-- Begin Text --

Collapse of Donald Trump-Kim Jong-un talks exposes hazard of 1-to-1 diplomacy
When leader-to-leader diplomacy fails, there is no higher-up to step in and save the deal
- Published 1.03.19, 1:02 PM
- Updated 1.03.19, 1:02 PM
- 3 mins read
Over the past quarter-century, three American presidents have tried cajoling, threatening and sabotaging North Korea’s efforts to build a nuclear arsenal. Eventually each turned to negotiations, convinced that an isolated, broken country would surely choose economic benefits for its starving populace over the bomb.
President Donald Trump was the fourth to test that proposition, but with a twist: Engaging in the sort of direct talks that his predecessors shunned, the President traveled 8,000 miles for his second summit meeting in less than a year with Kim Jong-un, the North Korean leader, betting that his self-described skills as a master negotiator would make all the difference.
As it turned out, they didn’t. The meeting in Vietnam ended in shambles on Thursday when Kim insisted on a full lifting of sanctions and, according to Trump, would not agree to dismantle enough of his nuclear programme to satisfy US demands. The North Koreans later contradicted Trump, saying they had demanded only a partial lifting of sanctions, but they confirmed that they had offered to dismantle their main nuclear site, at Yongbyon.

-- End Text --

▶ _Required task_
Please reproduce the article on the collapsed Trump-Kim talks word for word, from "President Donald Trump" up to and including "site, at Yongbyon.".

-- Begin Given data --

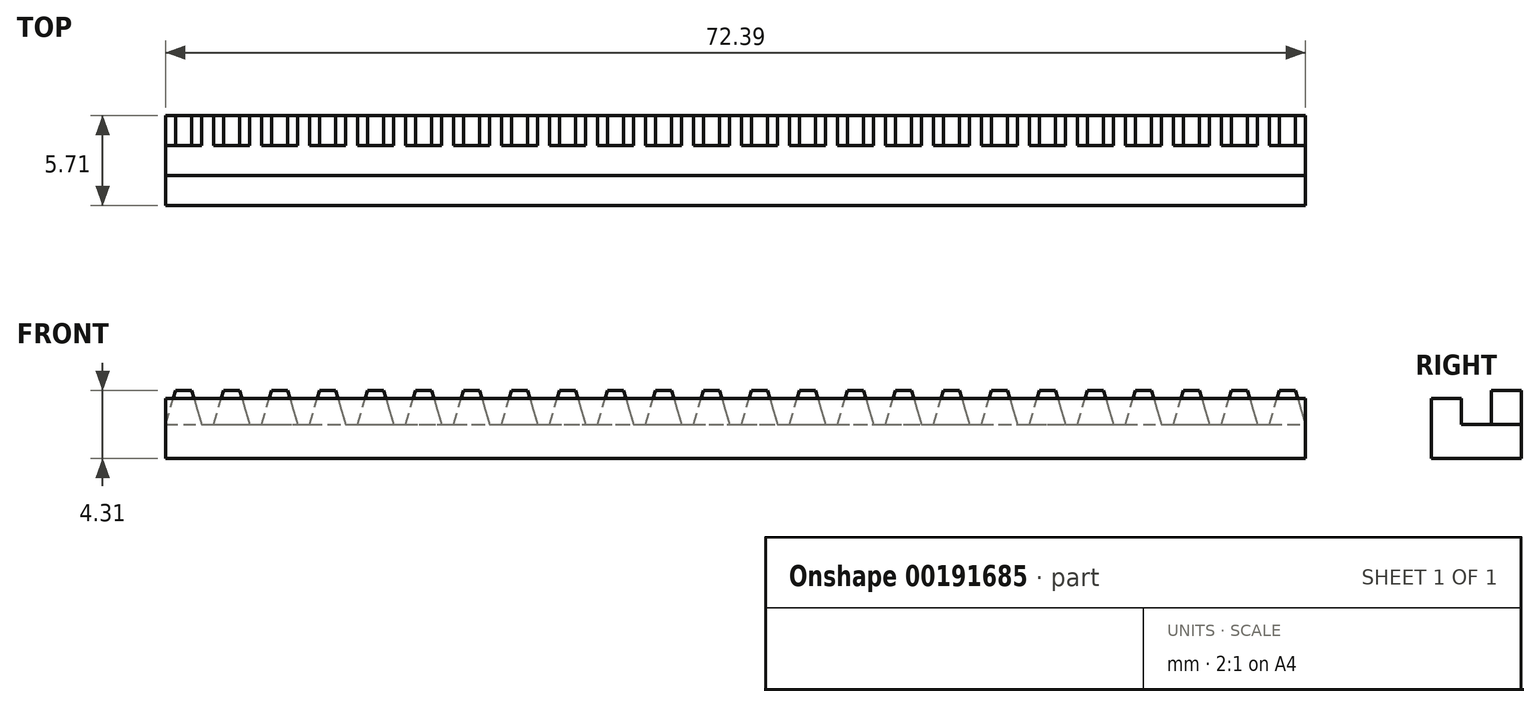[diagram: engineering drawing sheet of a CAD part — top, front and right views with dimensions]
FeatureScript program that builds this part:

-- End Given data --

▶ _Task solution_
President Donald Trump was the fourth to test that proposition, but with a twist: Engaging in the sort of direct talks that his predecessors shunned, the President traveled 8,000 miles for his second summit meeting in less than a year with Kim Jong-un, the North Korean leader, betting that his self-described skills as a master negotiator would make all the difference.
As it turned out, they didn’t. The meeting in Vietnam ended in shambles on Thursday when Kim insisted on a full lifting of sanctions and, according to Trump, would not agree to dismantle enough of his nuclear programme to satisfy US demands. The North Koreans later contradicted Trump, saying they had demanded only a partial lifting of sanctions, but they confirmed that they had offered to dismantle their main nuclear site, at Yongbyon.